NEW YORK • Concerned about illicit money flowing into luxury real estate, the Treasury Department of the United States has said it would begin identifying and tracking secret buyers of high-end properties.
The initiative will start in two of the nation's major destinations for global wealth: Manhattan and Miami-Dade County. It will shine a light on the darkest corner of the industry: All-cash purchases made by shell companies that shield purchasers' identities.
It is the first time the federal government has required real estate companies to disclose names behind cash transactions, and it is likely to send shudders through the real estate industry, which has benefited enormously in recent years from a building boom increasingly dependent on wealthy, secretive buyers.
The initiative, announced on Wednesday, is part of a broader federal effort to increase the focus on money laundering in real estate. Treasury and federal law enforcement officials said they were putting greater resources into investigating luxury real estate sales that involve shell companies like limited liability companies (LLCs), partnerships and other entities.
Future investigations, they said, will focus increasingly on professionals who assist in money laundering, including real estate agents, lawyers, bankers and LLC formation agents.
The New York Times examined a decade of ownership at the Time Warner Centre, an iconic condominium complex near Central Park, and found a number of hidden owners who had been the subjects of government investigations.
They included former Russian senators, a former governor from Colombia, a British financier, and a businessman tied to the prime minister of Malaysia, Mr Najib Razak, who is now under investigation.

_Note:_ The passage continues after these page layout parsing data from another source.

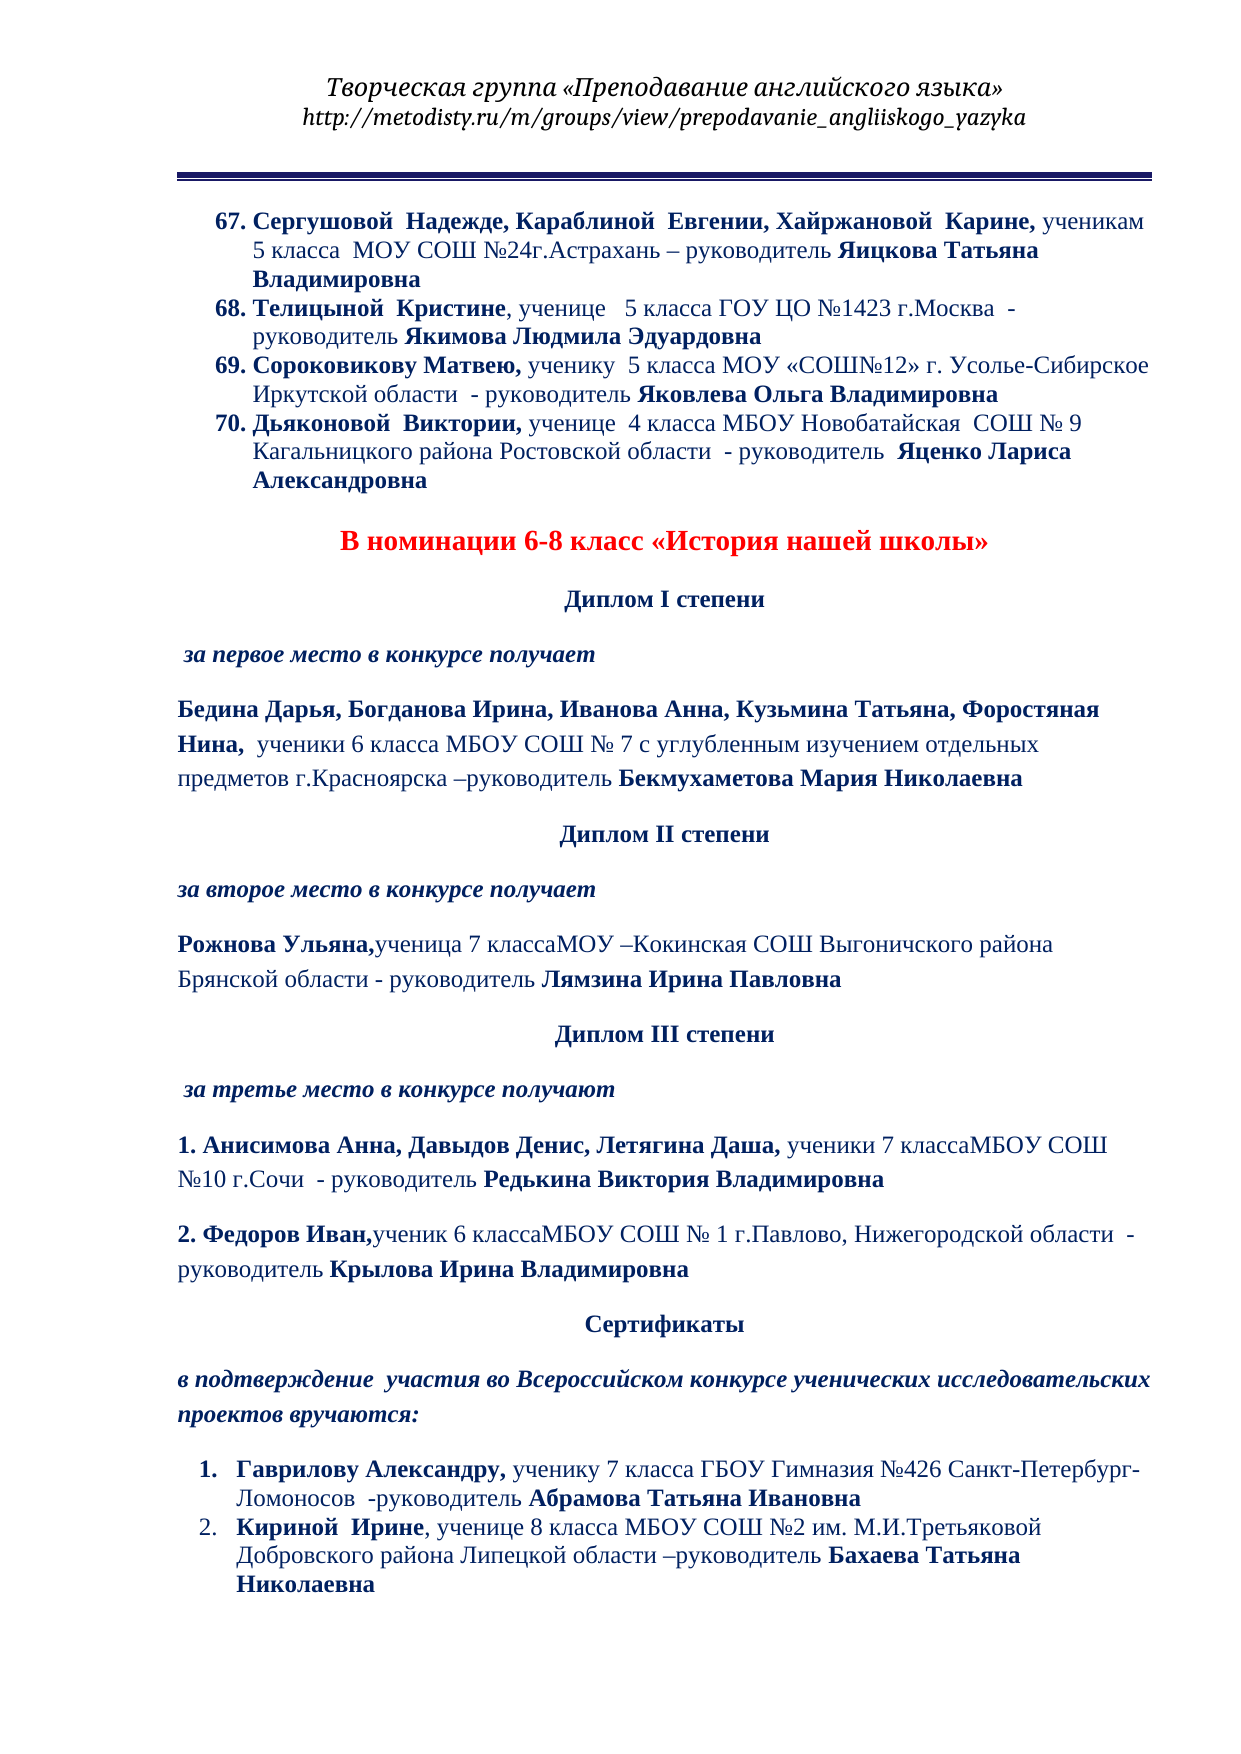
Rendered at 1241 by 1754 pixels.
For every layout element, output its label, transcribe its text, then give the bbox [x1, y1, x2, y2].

text за второе место в конкурсе получает [177, 874, 1152, 903]
list Сороковикову Матвею, ученику 5 класса МОУ «СОШ№12» г. Усолье-Сибирское Иркутской области - руководитель Яковлева Ольга Владимировна [215, 350, 1152, 408]
text 1. Анисимова Анна, Давыдов Денис, Летягина Даша, ученики 7 классаМБОУ СОШ №10 г.Сочи - руководитель Редькина Виктория Владимировна [177, 1130, 1152, 1193]
list Телицыной Кристине, ученице 5 класса ГОУ ЦО №1423 г.Москва -руководитель Якимова Людмила Эдуардовна [215, 293, 1152, 350]
list Сергушовой Надежде, Караблиной Евгении, Хайржановой Карине, ученикам 5 класса МОУ СОШ №24г.Астрахань – руководитель Яицкова Татьяна Владимировна [215, 206, 1152, 293]
list Гаврилову Александру, ученику 7 класса ГБОУ Гимназия №426 Санкт-Петербург-Ломоносов -руководитель Абрамова Татьяна Ивановна [199, 1454, 1152, 1512]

In Florida, the newspaper uncovered a condominium in Boca Raton tied to Mexico's top housing official, who recently stepped down and is now a leading contender for the governor's office in the southern state of Oaxaca.
NEW YORK TIMES
Officials said the new government efforts were inspired in part by a series last year in The New York Times that examined the rising use of shell companies as foreign buyers increasingly sought safe havens for their money in the US. It found that real estate professionals, especially in the luxury market, often do not know much about buyers.
The use of shell companies in real estate is legal, and LLCs have a range of uses unrelated to secrecy. But a top Treasury official, Ms Jennifer Calvery, said some multimillion-dollar homes were being used as safe deposit boxes for ill-gotten gains, in transactions made more opaque through anonymous shell firms.
In Manhattan, the Treasury initiative requires buyers in sales of more than US$3 million (S$4.3 million) to be reported; in Miami-Dade County, it requires reporting of sales of more than US$1 million.
In Manhattan, 1,045 residential sales were more than US$3 million each in the second half of last year. This was worth some US$6.5 billion in total, according to PropertyShark, a real estate data company.
The government initiative will run from March through August. If Treasury officials find that many sales involve money from suspicious sources, Ms Calvery said, they will develop permanent reporting requirements across the country.
A senior FBI official, Mr Patrick Fallon, said the anonymity possible under existing shell companies has stymied investigations and the Treasury initiative would help trace illicit money.
In its investigation, The Times found that nearly half of homes nationwide worth at least US$5 million were purchased using shell companies. In Manhattan and Los Angeles, the figure was higher.
Ms Calvery said the findings helped convince the Treasury that more scrutiny of high-end buyers was needed.